Work to be completed:
Please decide whether each statement agrees with the text on baking by weight, answering yes or no and quoting the deciding words from the text. 1. The cookbook the writer's parents owned was published around 1965. 2. The writer's first homemade icing was smooth because it was made with powdered sugar. 3. The writer's favorite scale keeps the measured amount when it goes to sleep.

Given text:
|---|

Baking by Weight

I have always had a love for baking things from scratch. I remember growing up, my parents had this old, faded Better Homes and Gardens binder cookbook, published circa 1965. The idealized images of the perfectly dressed, sunny-dispositioned housewives serving huge meat-and-potatoes meals to their families always intrigued me and gave me an odd sense of nostalgia. The recipes were classic, yet also wild. (Aspic, anyone?) Every once in a while, I would challenge myself to bake a cake entirely from scratch using that cookbook. For my family, where your birthday cake usually came from a box and was baked in a 9 x 13 casserole dish, this was huge.

The first time I made a cake, and frosting (!), entirely on my own, I thought it was going to be the best thing I ever tasted. Everything homemade has to be, right? I didn’t have some pretty essential ingredients (cake flour, powdered sugar) but I pressed on to create a two layer sensation. I even remember making the frosting a lovely shade of lavender. When it was finished, I wanted to share it with everyone I knew, even going so far as bringing a Tupperware to church. I don’t remember much else about it, but I think I was pretty underwhelmed. The flavors of actual butter and real vanilla extract couldn’t be beat, but it was dense and crumbly. My lack of powdered sugar meant the icing was grainy and heavy.

I like to think that I’ve come a long way since my high school baking days. I know my family certainly has, as serving a box cake for someone’s birthday now would be unthinkable! I enjoyed the experience of that from-scratch baking so much I developed a full-on hobby. I’ve read and researched a lot since then on the importance of good ingredients and baking methods and techniques. Perhaps the most important thing I’ve learned is how to bake by weight rather than by volume. Baking by weight increases accuracy and consistency among your bakes. You could scoop out a cup of flour three different times and get three different amounts due to air pockets, clumps, or packing - but 120 grams of flour will always measure the same. It has most certainly improved the quality of my baking, and is just so easy! I love that baking by weight means I don’t have to dirty a bunch of measuring cups, but can just chuck all the ingredients into a bowl.

I have a couple of different scales, but my favorite one is the OXO Good Grips food scale. The reason it’s my go-to is mainly because it doesn’t erase what you’ve measured when it goes to sleep - which is essential for me as a toddler mom who often gets distracted or interrupted mid-measurement. It also has a really high maximum weight and the display can be pulled away from the scale if you have some sort of giant behemoth of a bowl you’re mixing in.

|---|

Recorded information:

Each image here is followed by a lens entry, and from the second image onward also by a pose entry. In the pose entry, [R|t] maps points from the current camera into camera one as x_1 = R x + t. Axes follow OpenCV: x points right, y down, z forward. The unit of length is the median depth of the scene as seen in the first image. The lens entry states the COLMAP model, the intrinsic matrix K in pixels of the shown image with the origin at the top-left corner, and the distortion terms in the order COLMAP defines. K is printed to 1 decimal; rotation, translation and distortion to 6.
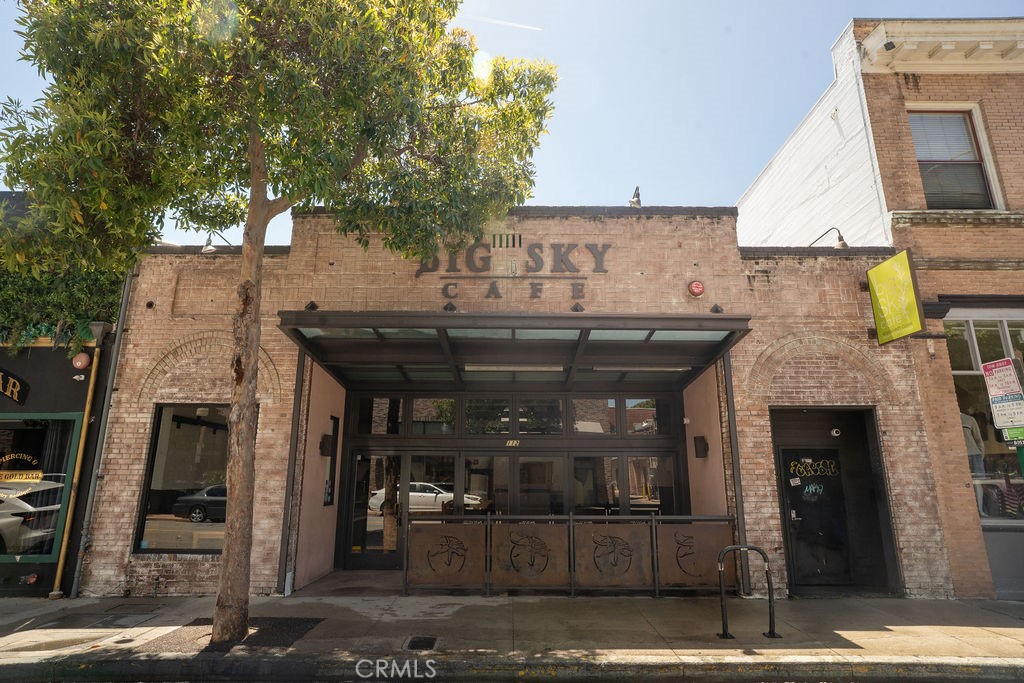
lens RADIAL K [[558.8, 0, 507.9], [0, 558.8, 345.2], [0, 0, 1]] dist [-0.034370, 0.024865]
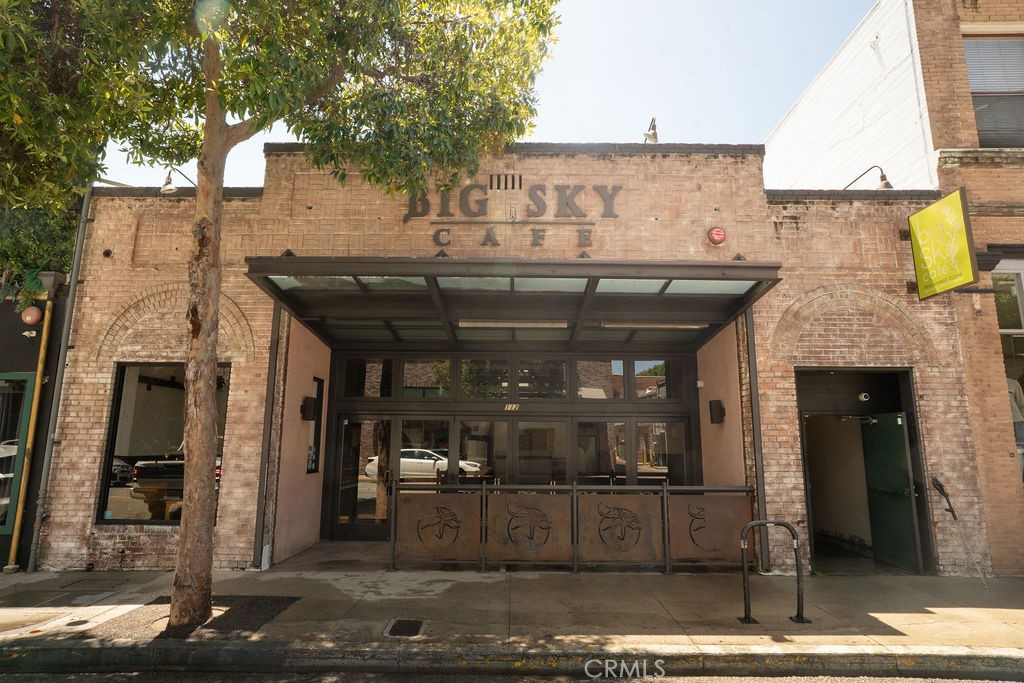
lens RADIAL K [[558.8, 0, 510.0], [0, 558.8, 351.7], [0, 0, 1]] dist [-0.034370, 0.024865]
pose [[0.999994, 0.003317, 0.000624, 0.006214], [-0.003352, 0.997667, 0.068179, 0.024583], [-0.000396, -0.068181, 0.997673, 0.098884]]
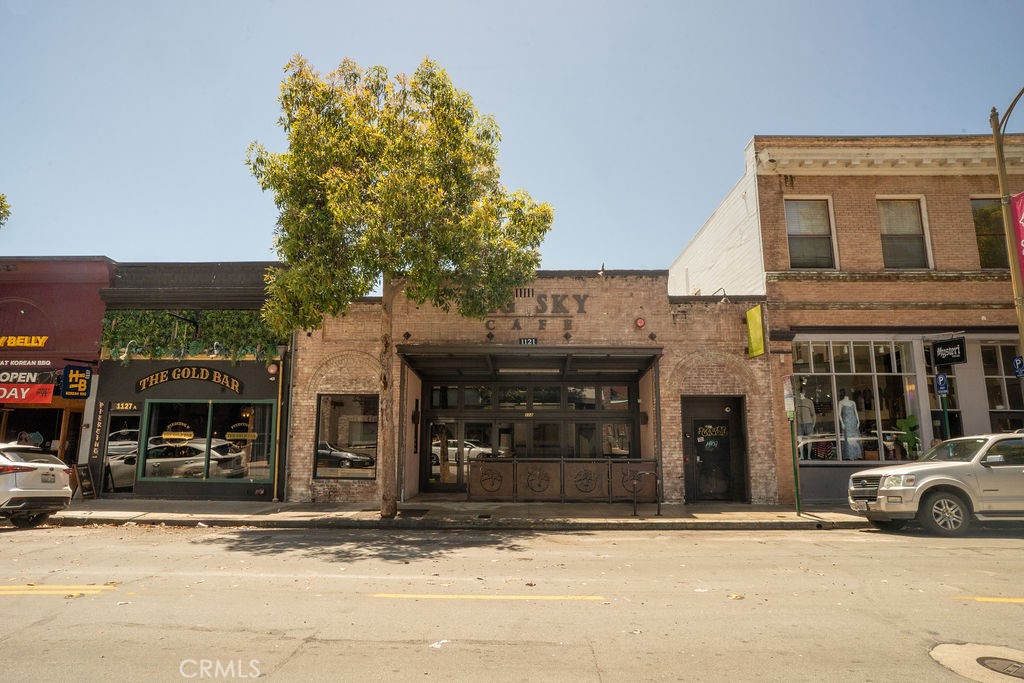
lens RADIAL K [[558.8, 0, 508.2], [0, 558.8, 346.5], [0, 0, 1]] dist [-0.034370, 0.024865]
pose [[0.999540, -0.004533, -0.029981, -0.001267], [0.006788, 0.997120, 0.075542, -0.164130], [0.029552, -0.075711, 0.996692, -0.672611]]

|---|

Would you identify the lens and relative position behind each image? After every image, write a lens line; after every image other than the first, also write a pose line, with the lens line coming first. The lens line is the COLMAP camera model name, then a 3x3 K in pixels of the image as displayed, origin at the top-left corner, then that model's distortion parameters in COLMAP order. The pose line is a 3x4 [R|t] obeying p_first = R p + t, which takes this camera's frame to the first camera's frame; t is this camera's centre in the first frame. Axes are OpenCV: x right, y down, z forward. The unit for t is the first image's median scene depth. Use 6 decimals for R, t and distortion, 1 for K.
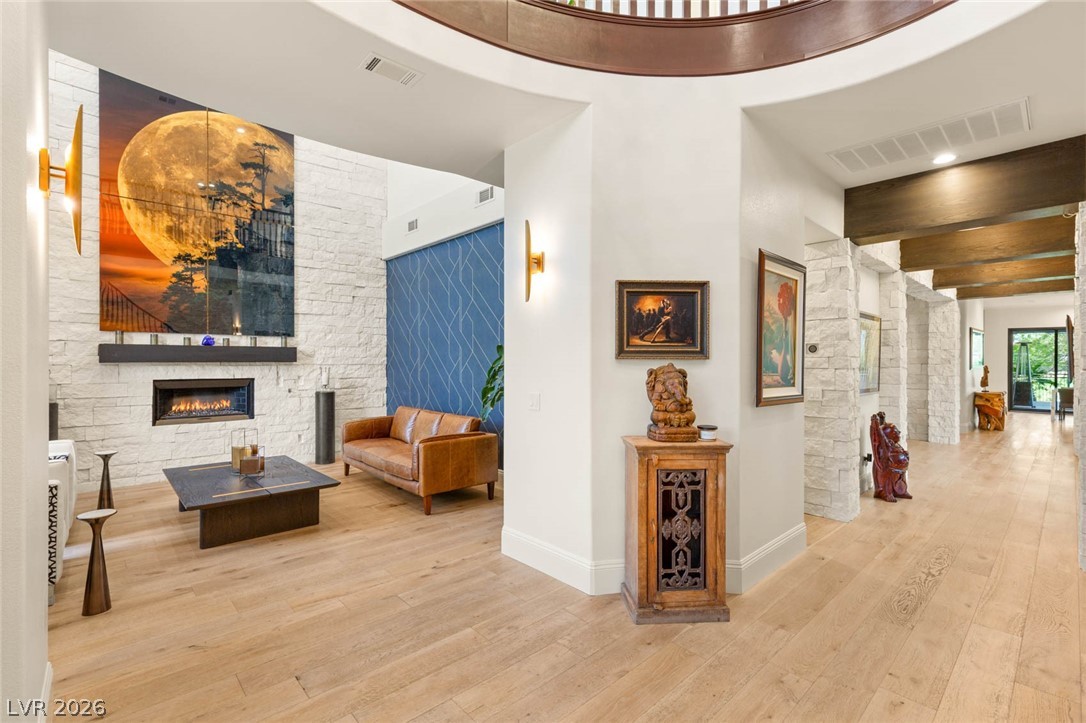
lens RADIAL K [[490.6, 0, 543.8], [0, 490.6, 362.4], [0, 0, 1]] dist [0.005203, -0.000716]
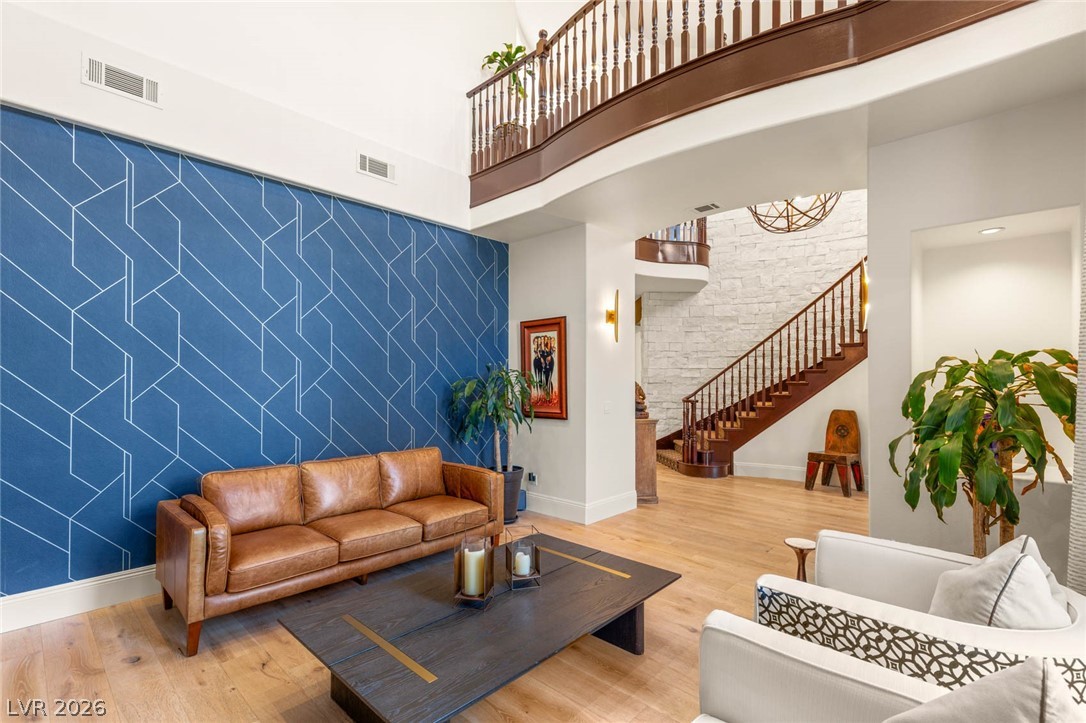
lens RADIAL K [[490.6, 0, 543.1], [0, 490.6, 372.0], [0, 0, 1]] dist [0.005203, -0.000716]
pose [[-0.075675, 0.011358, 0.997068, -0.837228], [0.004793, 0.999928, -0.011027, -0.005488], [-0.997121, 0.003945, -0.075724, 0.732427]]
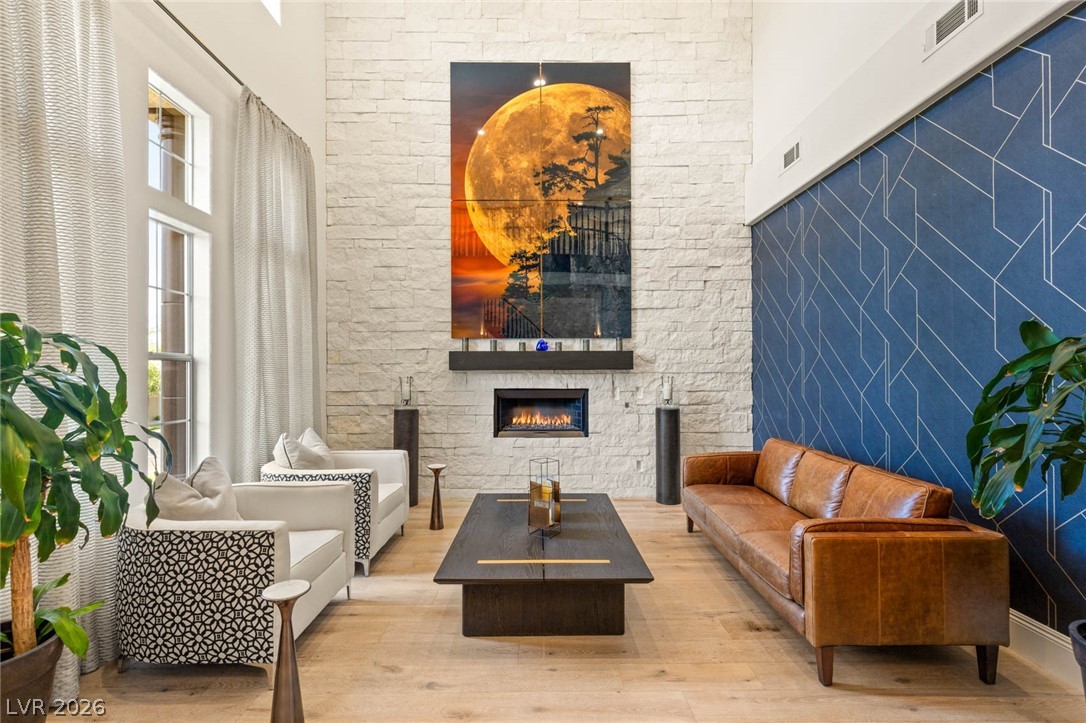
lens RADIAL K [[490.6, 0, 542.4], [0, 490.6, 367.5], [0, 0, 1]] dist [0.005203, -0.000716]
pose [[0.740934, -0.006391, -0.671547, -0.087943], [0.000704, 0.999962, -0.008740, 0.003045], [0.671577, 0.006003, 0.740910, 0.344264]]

|---|

Response:
1. Yes: "published circa 1965"
2. No: "My lack of powdered sugar meant the icing was grainy and heavy."
3. Yes: "it doesn’t erase what you’ve measured when it goes to sleep"